The fourth community partner to have received lots from the RDA is Invictus, a for-profit development firm based in Lake Charles and run by Chris Senegal. Senegal received seven lots located just outside the gates of Southern University, on which he is planning to develop market-rate rental housing. Eventually, he hopes the residential project will spawn commercial development. But his lots are interspersed between dozens of other blighted homes and overgrown lots that he has yet to acquire.
“We were waiting for the other development plan to get done … and get funding so when we go talk to these individuals we can write a check that day,” he says.
Invictus and the others that received RDA lots are required, by virtue of their agreement with the RDA, to build on them within two years. Every six months the agency reviews their progress. If the developers haven’t measured up by the end of the two-year period, the RDA will take the lots back.
The RDA director of real estate, James Andermann, doesn’t think that will happen.
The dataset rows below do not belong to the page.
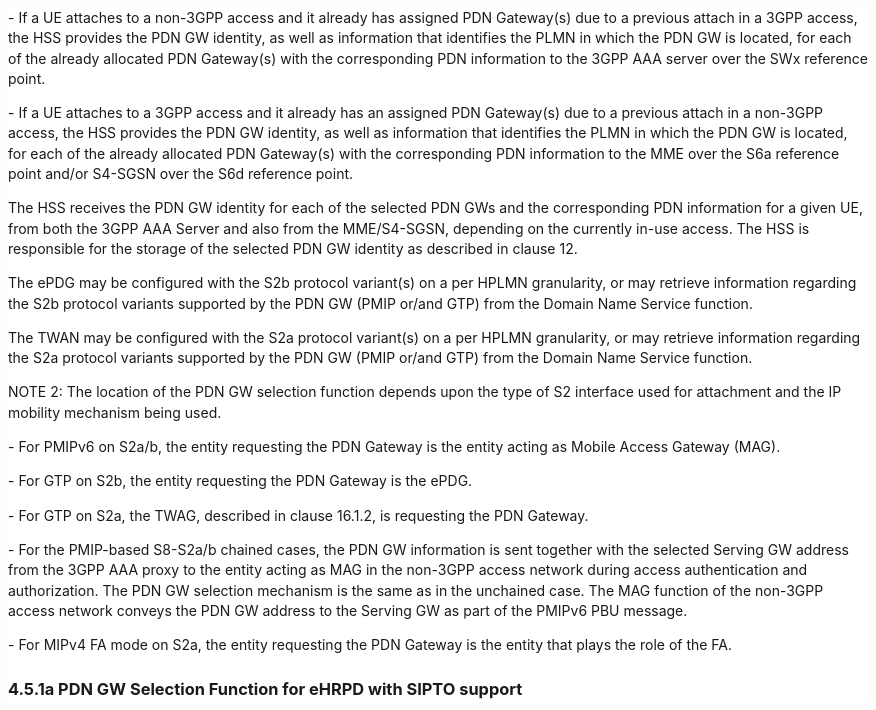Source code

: \- If a UE attaches to a non-3GPP access and it already has assigned PDN
Gateway(s) due to a previous attach in a 3GPP access, the HSS provides
the PDN GW identity, as well as information that identifies the PLMN in
which the PDN GW is located, for each of the already allocated PDN
Gateway(s) with the corresponding PDN information to the 3GPP AAA server
over the SWx reference point.

\- If a UE attaches to a 3GPP access and it already has an assigned PDN
Gateway(s) due to a previous attach in a non-3GPP access, the HSS
provides the PDN GW identity, as well as information that identifies the
PLMN in which the PDN GW is located, for each of the already allocated
PDN Gateway(s) with the corresponding PDN information to the MME over
the S6a reference point and/or S4-SGSN over the S6d reference point.

The HSS receives the PDN GW identity for each of the selected PDN GWs
and the corresponding PDN information for a given UE, from both the 3GPP
AAA Server and also from the MME/S4-SGSN, depending on the currently
in-use access. The HSS is responsible for the storage of the selected
PDN GW identity as described in clause 12.

The ePDG may be configured with the S2b protocol variant(s) on a per
HPLMN granularity, or may retrieve information regarding the S2b
protocol variants supported by the PDN GW (PMIP or/and GTP) from the
Domain Name Service function.

The TWAN may be configured with the S2a protocol variant(s) on a per
HPLMN granularity, or may retrieve information regarding the S2a
protocol variants supported by the PDN GW (PMIP or/and GTP) from the
Domain Name Service function.

NOTE 2: The location of the PDN GW selection function depends upon the
type of S2 interface used for attachment and the IP mobility mechanism
being used.

\- For PMIPv6 on S2a/b, the entity requesting the PDN Gateway is the
entity acting as Mobile Access Gateway (MAG).

\- For GTP on S2b, the entity requesting the PDN Gateway is the ePDG.

\- For GTP on S2a, the TWAG, described in clause 16.1.2, is requesting
the PDN Gateway.

\- For the PMIP-based S8-S2a/b chained cases, the PDN GW information is
sent together with the selected Serving GW address from the 3GPP AAA
proxy to the entity acting as MAG in the non-3GPP access network during
access authentication and authorization. The PDN GW selection mechanism
is the same as in the unchained case. The MAG function of the non-3GPP
access network conveys the PDN GW address to the Serving GW as part of
the PMIPv6 PBU message.

\- For MIPv4 FA mode on S2a, the entity requesting the PDN Gateway is
the entity that plays the role of the FA.

### 4.5.1a PDN GW Selection Function for eHRPD with SIPTO support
He is pleased with the progress all four community partners are making and believes several of the projects will get off the ground within the year.
“This is all about to pop,” he says. “It’s all going to start happening at once, and then you’ll see how so many of our initiatives all tie in together.”
For their part, developers say they’re dedicated to the projects. They’re just hamstrung by the challenges of finding financing. If you’re a nonprofit seeking HUD financing, the regulations and restrictions can be crippling. If you’re a private developer and try to go the conventional route, you’re often stymied by the fact that demand is scant for new housing stock in neighborhoods that have but tiny pockets of redevelopment.
“If you had $120,000, would you want to buy a house in one of these neighborhoods?” says Cunningham at National Housing. “The answer is no. The requirements for home ownership have gotten stiffer and tougher, so if you can meet them, you’re not going to want to be in that neighborhood.”
Then there is the bigger issue of whether developing individual lots is the most effective way to redevelop blighted areas. Even if the various groups working with the RDA are able to build new housing units on their lots within the next two years, the parcels are so scattered and so few in number they won’t make much difference. Noland concedes it’s a problem, which is one reason the RDA has shifted away from the land bank program.
“We joined the chorus of people who argued, early on, that a key element of the RDA’s existence should be dealing with this blighted, adjudicated property,” Noland says. “Then we took off our shades and looked at it and said, ‘Oh shucks, this hole is deeper than we thought. Just because you get a bunch of free property doesn’t mean houses are going to spring up. You need catalyst projects to get people excited about moving to these areas.”